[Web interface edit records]
++++++++++

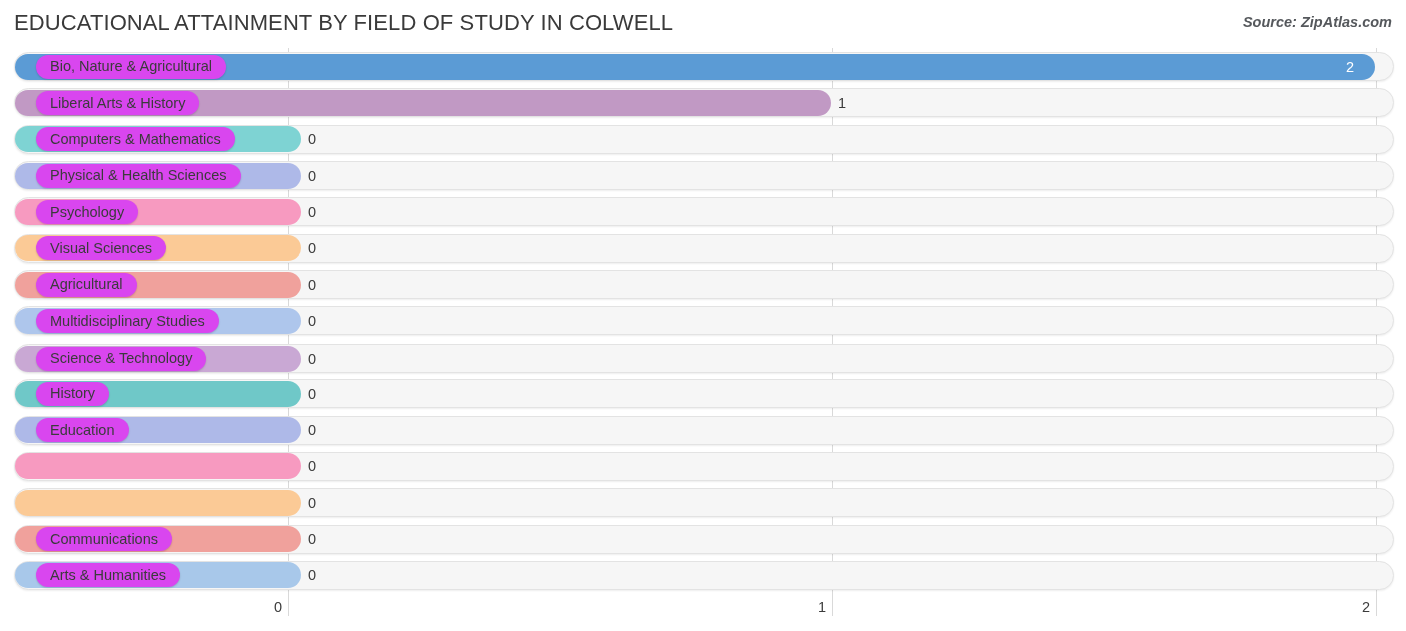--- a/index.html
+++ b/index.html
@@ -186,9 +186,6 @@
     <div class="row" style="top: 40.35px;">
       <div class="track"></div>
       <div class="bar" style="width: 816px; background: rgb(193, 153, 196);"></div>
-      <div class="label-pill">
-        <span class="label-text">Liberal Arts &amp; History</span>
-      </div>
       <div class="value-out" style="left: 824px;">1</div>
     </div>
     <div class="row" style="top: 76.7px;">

++++++++++

Exactly as written, copy the entries above without their pictures.

**ANSWER TO THIS EXERCISE:**
--- a/index.html
+++ b/index.html
@@ -186,9 +186,6 @@
     <div class="row" style="top: 40.35px;">
       <div class="track"></div>
       <div class="bar" style="width: 816px; background: rgb(193, 153, 196);"></div>
-      <div class="label-pill">
-        <span class="label-text">Liberal Arts &amp; History</span>
-      </div>
       <div class="value-out" style="left: 824px;">1</div>
     </div>
     <div class="row" style="top: 76.7px;">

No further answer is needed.